A “Che tempo che Fa”, ospiti del sabato sera: Roberto Giacobbo e Antonio Padellaro, con Antonio Albanese, Massimo Gramellini, Luca Mercalli

11/04/2010 di Simona Cocola

Previsioni climatiche a cura di Luca Mercalli e fatti della settimana commentati dal giornalista Massimo Gramellini aprono la puntata del sabato sera di Che tempo che fa. Tra le notizie della personale top seven del vicedirettore del quotidiano La Stampa, un accenno alle prossime riforme politiche del centro-destra, il Papa – sotto il tiro della stampa estera per le vicende dei preti pedofili – che si dice disposto ad incontrare le vittime di abusi, e ancora la politica, questa volta dal punto di vista del centro-sinistra, in cerca di un nuovo candidato che riporti voti nella coalizione.
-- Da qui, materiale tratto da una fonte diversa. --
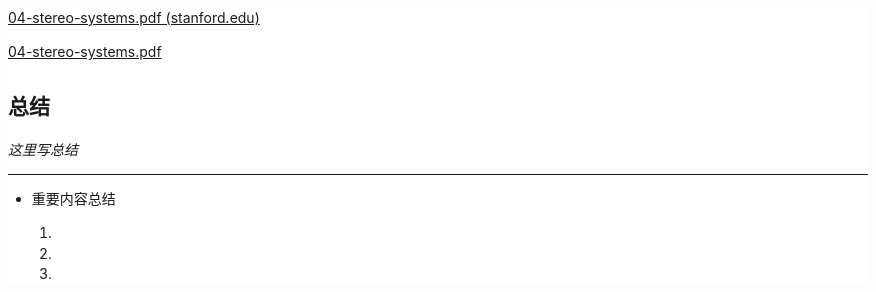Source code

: [04-stereo-systems.pdf (stanford.edu)](https://web.stanford.edu/class/cs231a/course_notes/04-stereo-systems.pdf "04-stereo-systems.pdf (stanford.edu)")

[04-stereo-systems.pdf](file/04-stereo-systems_0burEXHQ4z.pdf)

## 总结

*这里写总结*

***

*   重要内容总结

    1.

    2.

    3.
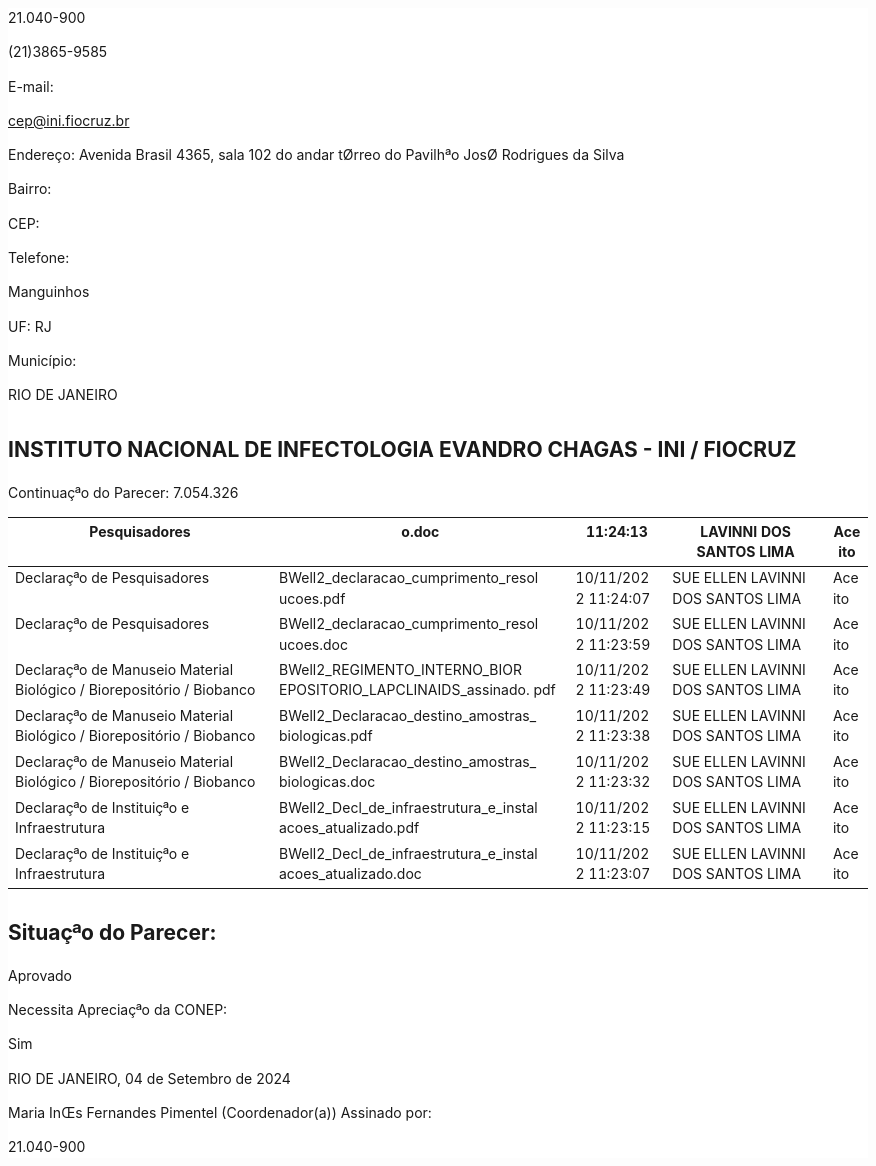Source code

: 21.040-900

(21)3865-9585

E-mail:

cep@ini.fiocruz.br

Endereço: Avenida Brasil 4365, sala 102 do andar tØrreo do Pavilhªo JosØ Rodrigues da Silva

Bairro:

CEP:

Telefone:

Manguinhos

UF: RJ

Município:

RIO DE JANEIRO

## INSTITUTO NACIONAL DE INFECTOLOGIA EVANDRO CHAGAS - INI / FIOCRUZ



Continuaçªo do Parecer: 7.054.326

| Pesquisadores                                                         | o.doc                                                              | 11:24:13            | LAVINNI DOS SANTOS LIMA           | Aceito   |
|-----------------------------------------------------------------------|--------------------------------------------------------------------|---------------------|-----------------------------------|----------|
| Declaraçªo de Pesquisadores                                           | BWell2_declaracao_cumprimento_resol ucoes.pdf                      | 10/11/2022 11:24:07 | SUE ELLEN LAVINNI DOS SANTOS LIMA | Aceito   |
| Declaraçªo de Pesquisadores                                           | BWell2_declaracao_cumprimento_resol ucoes.doc                      | 10/11/2022 11:23:59 | SUE ELLEN LAVINNI DOS SANTOS LIMA | Aceito   |
| Declaraçªo de Manuseio Material Biológico / Biorepositório / Biobanco | BWell2_REGIMENTO_INTERNO_BIOR EPOSITORIO_LAPCLINAIDS_assinado. pdf | 10/11/2022 11:23:49 | SUE ELLEN LAVINNI DOS SANTOS LIMA | Aceito   |
| Declaraçªo de Manuseio Material Biológico / Biorepositório / Biobanco | BWell2_Declaracao_destino_amostras_ biologicas.pdf                 | 10/11/2022 11:23:38 | SUE ELLEN LAVINNI DOS SANTOS LIMA | Aceito   |
| Declaraçªo de Manuseio Material Biológico / Biorepositório / Biobanco | BWell2_Declaracao_destino_amostras_ biologicas.doc                 | 10/11/2022 11:23:32 | SUE ELLEN LAVINNI DOS SANTOS LIMA | Aceito   |
| Declaraçªo de Instituiçªo e Infraestrutura                            | BWell2_Decl_de_infraestrutura_e_instal acoes_atualizado.pdf        | 10/11/2022 11:23:15 | SUE ELLEN LAVINNI DOS SANTOS LIMA | Aceito   |
| Declaraçªo de Instituiçªo e Infraestrutura                            | BWell2_Decl_de_infraestrutura_e_instal acoes_atualizado.doc        | 10/11/2022 11:23:07 | SUE ELLEN LAVINNI DOS SANTOS LIMA | Aceito   |

## Situaçªo do Parecer:

Aprovado

Necessita Apreciaçªo da CONEP:

Sim

RIO DE JANEIRO, 04 de Setembro de 2024

Maria InŒs Fernandes Pimentel (Coordenador(a)) Assinado por:

21.040-900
Altro giornalista invitato nel “salotto” di Fabio Fazio è Antonio Padellaro, direttore e fondatore de Il Fatto Quotidiano, in edicola dal 2009. Giornale di inchieste e caso editoriale dell’anno con oltre 60mila copie vendute in circa sei mesi di vita, Il Fatto Quotidiano è una testata di opposizione, come dichiara Padellaro, in quanto né di sinistra, né di destra.

Abbiamo preso come punto di riferimento la Costituzione italiana che è di tutti i cittadini, e noi scriviamo ciò che vorremmo leggere,

spiega. L’idea di Padellaro è che la stampa debba essere lo specchio di ciò che accade nel nostro paese, quindi non bisogna misurare le parole, in quanto “se una cosa va detta, va detta” afferma.

Roberto Giacobbo, autore, presentatore e vicedirettore del programma televisivo di Rai Due Voyager. Ai confini della conoscenza, chiude la triade di giornalisti, presentando il proprio libro Templari. Dov’è il Tesoro? Si tratta di un insieme di ricostruzione storica, leggenda e mistero, che ruota attorno a queste curiose figure di un passato tanto affascinante quanto buio. “I primi templari erano nove – asserisce Giacobbo – e partirono dalla Terra Santa, perché cacciati da Gerusalemme, iniziando in questo modo un viaggio in giro per l’Europa [..] Il loro tesoro si trova infatti lungo un percorso e non in un solo luogo”.